По этой причине я возымел желание выпустить в свет и преподнести Вам эти немногие латинские стихотворения, которые остались у нас от него. В полную противоположность строителю, который обращает самую лучшую часть своего здания лицом к улице, и в отличие от купца, выставляющего напоказ и в виде украшения самые роскошные образцы своих товаров, как раз всё, что было лучшего в нем — подлинный мозг и соки его таланта, ушло вместе с ним, нам же остались только шелуха и листья. Тот, кто сумел бы показать спокойную уравновешенность его души, его благочестие, его добродетель, его справедливость, живость его ума, здравость и вескость его суждений, его возвышенные взгляды, так далеко отстоящие от ходячих воззрений, его ученость, его благостность и благородство, этих обычных спутников его действий, нежную любовь, которую он питал к своей несчастной отчизне, и его ярую и заклятую ненависть ко всякому пороку, и в особенности к той гнусной сделке, которая прикрывается почтенным именем правосудия, — тот, несомненно, вызвал бы у всех порядочных людей особую любовь к нему, смешанную с горьким сожалением об его утрате. Но, сударь, недостает очень многого, чтобы я мог это сделать, ибо он никогда не задумывался над тем, чтобы оставить потомству хоть какие-нибудь свидетельства плодов своих занятий, и нам остались лишь те обрывки, которые он некогда писал для времяпрепровождения.

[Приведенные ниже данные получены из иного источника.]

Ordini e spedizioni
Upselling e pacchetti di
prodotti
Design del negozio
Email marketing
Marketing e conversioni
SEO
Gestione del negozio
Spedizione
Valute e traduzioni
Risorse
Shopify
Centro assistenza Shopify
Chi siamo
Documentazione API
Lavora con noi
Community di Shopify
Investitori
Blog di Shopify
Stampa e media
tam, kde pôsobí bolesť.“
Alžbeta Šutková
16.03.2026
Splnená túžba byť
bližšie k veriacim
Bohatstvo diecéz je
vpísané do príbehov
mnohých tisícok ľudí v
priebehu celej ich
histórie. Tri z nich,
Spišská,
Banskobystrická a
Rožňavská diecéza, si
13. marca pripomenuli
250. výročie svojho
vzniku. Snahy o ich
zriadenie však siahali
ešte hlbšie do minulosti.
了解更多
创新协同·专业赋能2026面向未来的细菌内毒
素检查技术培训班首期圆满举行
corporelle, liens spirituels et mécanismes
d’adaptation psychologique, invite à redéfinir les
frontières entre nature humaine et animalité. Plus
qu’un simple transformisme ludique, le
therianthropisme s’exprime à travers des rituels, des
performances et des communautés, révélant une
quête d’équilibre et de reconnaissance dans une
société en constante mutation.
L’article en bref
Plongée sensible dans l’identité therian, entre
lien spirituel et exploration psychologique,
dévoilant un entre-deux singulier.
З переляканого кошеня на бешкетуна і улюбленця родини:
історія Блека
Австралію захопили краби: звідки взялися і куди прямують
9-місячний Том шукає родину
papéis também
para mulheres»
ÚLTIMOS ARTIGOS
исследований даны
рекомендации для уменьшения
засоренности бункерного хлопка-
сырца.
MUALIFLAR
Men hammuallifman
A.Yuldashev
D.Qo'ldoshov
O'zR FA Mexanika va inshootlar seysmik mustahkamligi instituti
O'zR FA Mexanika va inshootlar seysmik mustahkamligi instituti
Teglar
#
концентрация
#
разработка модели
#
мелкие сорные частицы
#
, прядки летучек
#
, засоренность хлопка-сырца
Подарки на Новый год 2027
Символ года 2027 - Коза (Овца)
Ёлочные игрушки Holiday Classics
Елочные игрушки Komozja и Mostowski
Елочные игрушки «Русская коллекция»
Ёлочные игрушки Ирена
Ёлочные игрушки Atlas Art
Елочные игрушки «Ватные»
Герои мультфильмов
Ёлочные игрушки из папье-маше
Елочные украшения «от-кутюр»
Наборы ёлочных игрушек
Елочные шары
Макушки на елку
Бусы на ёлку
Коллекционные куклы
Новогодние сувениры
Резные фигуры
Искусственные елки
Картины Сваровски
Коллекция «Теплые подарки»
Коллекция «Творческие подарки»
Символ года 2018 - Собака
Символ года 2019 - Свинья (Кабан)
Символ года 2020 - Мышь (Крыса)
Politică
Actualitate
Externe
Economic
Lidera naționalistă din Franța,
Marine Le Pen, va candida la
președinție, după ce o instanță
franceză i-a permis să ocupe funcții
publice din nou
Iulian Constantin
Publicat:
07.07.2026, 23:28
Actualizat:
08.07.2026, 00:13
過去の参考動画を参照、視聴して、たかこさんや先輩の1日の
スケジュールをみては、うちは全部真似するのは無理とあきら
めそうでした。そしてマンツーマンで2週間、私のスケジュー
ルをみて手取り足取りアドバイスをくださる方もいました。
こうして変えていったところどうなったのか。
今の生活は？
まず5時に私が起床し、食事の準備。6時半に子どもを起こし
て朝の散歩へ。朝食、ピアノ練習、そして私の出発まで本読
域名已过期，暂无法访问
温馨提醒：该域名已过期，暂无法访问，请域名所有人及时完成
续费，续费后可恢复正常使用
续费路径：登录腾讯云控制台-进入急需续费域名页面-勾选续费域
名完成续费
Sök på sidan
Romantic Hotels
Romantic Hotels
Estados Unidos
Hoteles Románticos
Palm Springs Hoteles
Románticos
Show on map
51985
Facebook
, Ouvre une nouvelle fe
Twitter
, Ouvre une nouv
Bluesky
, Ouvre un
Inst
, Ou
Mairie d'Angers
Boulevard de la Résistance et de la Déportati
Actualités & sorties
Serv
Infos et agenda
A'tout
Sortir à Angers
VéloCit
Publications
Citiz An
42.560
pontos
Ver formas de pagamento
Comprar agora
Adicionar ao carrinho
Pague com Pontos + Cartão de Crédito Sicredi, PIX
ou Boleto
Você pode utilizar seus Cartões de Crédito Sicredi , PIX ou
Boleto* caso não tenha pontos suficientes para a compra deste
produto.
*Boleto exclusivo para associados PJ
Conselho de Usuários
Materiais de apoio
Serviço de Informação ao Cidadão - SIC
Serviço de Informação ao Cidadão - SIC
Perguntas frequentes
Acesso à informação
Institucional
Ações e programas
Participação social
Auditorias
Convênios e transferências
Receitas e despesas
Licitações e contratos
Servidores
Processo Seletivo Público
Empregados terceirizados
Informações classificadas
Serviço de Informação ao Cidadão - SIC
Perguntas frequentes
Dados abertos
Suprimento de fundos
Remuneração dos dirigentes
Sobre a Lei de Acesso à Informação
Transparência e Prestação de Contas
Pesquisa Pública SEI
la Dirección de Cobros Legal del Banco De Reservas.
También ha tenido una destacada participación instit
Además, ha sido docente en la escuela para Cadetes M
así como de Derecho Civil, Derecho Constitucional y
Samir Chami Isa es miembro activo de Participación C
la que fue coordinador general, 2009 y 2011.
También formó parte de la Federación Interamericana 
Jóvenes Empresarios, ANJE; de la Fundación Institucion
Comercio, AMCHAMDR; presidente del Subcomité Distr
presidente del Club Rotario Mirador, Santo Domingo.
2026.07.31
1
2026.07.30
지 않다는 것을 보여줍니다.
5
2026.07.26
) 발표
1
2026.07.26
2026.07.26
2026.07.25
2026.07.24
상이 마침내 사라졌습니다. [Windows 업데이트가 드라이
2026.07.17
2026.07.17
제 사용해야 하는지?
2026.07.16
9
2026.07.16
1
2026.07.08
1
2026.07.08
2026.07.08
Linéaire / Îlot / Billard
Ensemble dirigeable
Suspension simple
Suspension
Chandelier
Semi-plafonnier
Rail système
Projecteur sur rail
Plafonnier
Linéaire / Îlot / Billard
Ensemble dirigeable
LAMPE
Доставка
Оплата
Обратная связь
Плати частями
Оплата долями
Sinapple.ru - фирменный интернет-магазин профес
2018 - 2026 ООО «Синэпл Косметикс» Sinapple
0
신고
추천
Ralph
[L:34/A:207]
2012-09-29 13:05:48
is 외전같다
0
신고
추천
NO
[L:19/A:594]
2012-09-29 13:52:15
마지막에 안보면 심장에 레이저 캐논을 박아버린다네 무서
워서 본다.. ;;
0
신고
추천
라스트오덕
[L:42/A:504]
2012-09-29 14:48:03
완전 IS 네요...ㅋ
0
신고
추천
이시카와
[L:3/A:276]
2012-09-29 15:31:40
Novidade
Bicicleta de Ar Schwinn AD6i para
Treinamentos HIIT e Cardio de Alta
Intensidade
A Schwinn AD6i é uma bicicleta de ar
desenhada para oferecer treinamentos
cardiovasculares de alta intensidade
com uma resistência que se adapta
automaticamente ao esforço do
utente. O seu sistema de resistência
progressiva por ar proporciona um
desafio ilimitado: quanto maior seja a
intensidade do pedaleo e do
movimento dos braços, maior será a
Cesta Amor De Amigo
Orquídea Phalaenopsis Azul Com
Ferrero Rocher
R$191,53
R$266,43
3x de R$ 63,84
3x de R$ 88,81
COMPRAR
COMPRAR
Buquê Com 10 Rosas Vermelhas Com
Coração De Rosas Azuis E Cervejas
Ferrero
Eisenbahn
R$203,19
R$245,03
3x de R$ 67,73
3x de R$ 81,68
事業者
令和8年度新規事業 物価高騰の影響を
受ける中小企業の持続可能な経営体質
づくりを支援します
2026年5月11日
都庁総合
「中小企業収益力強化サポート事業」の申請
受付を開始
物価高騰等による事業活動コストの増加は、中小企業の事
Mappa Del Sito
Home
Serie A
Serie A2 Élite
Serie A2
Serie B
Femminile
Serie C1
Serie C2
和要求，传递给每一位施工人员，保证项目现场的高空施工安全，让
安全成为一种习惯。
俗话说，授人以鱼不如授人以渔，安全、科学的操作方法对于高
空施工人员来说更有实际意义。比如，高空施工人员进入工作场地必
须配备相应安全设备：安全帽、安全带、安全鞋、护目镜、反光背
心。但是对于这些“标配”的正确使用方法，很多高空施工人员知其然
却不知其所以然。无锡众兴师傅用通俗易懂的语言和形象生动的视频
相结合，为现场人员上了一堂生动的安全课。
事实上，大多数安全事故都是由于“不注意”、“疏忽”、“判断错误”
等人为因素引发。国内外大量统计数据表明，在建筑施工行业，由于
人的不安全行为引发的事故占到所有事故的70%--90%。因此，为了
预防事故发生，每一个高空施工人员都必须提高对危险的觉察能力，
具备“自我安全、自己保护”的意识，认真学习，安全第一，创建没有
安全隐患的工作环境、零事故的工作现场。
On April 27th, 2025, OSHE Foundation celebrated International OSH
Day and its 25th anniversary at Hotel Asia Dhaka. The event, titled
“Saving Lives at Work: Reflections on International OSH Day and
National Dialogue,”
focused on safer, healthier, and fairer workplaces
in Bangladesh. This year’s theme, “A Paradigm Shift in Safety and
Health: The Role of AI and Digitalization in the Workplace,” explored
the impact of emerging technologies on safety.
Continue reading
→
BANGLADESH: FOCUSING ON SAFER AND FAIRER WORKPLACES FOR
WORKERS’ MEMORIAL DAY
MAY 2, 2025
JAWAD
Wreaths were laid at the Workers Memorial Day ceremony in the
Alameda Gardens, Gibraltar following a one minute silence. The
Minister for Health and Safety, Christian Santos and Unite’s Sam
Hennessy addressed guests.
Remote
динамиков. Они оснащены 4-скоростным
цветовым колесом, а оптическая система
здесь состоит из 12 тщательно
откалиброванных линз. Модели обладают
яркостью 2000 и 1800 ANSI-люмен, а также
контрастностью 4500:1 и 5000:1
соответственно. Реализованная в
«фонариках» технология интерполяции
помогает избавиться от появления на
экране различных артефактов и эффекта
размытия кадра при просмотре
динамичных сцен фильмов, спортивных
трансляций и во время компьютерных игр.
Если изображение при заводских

Но как бы то ни было, прошу Вас, сударь, примите это благосклонно, и так как наш разум нередко на основании незначительной вещи делает выводы о важных вещах и так как проницательный глаз даже по забавам выдающихся людей распознает благородный отпечаток их происхождения, то попытайтесь с помощью этой работы добраться до познания его самого, чтобы таким путем полюбить и сохранить в себе его имя и его память.
Делая это, государь, Вы лишь оправдаете то незыблемо высокое представление, которое он имел о Вашей добродетели, и исполните то, чего он бесконечно желал в течение своей жизни: ибо не было человека на свете, знакомства и дружбы с которым он больше бы желал, чем с Вами. Но если бы кто-нибудь возмутился тем, что я так решительно говорю за него, то я сообщил бы ему, что не было никогда более точно сказано и написано философами всех направлений о правах и обязанностях священной дружбы, чем то, что практически существовало между мной и им.
Наконец, сударь, этот скромный подарок, чтобы зараз, как говорится, убить двух зайцев, послужит также тому, чтобы засвидетельствовать мое почтение и уважение к Вашим талантам и тем исключительным качествам, которыми Вы обладаете, ибо, что касается вычурных и случайных качеств, то не в моем вкусе вменять их в заслугу.
Молю бога, сударь, да ниспошлет он Вам долгую и счастливую жизнь.
Ваш преданный и покорный слуга
Замок Монтень,
сего 30 апреля 1570 г.
ПИСЬМО ГОСПОДИНУ ДЕ ФУА[220]
Сударь, когда я захотел просить Вашей благосклонности и благосклонности потомства к памяти покойного Этьена Ла Боэси, как ввиду его исключительной ценности, так и ввиду его необыкновенной любви ко мне, то мне пришло в голову, что красть у добродетели ее верную спутницу — славу, как это обычно делается, с тем, чтобы возлагать ее без всякого выбора и суждения на первого попавшегося, в зависимости от наших частных интересов, есть величайшая несправедливость, имеющая важнейшие последствия, а потому достойная наказания по нашим законам.
Примем во внимание, что две главные владычицы, которые направляют нас и заставляют нас соблюдать наши обязанности, — это ожидающие нас награды или наказания, которые подлинно затрагивают нас, как людей, только благодаря связанным с ними стыду или чести. Дело в том, что последние непосредственно отзываются в нашей душе и ощущаются лишь благодаря нашим внутренним, чисто человеческим чувствам, между тем как к животным неприменимы никакие другие награды и наказания, кроме телесных.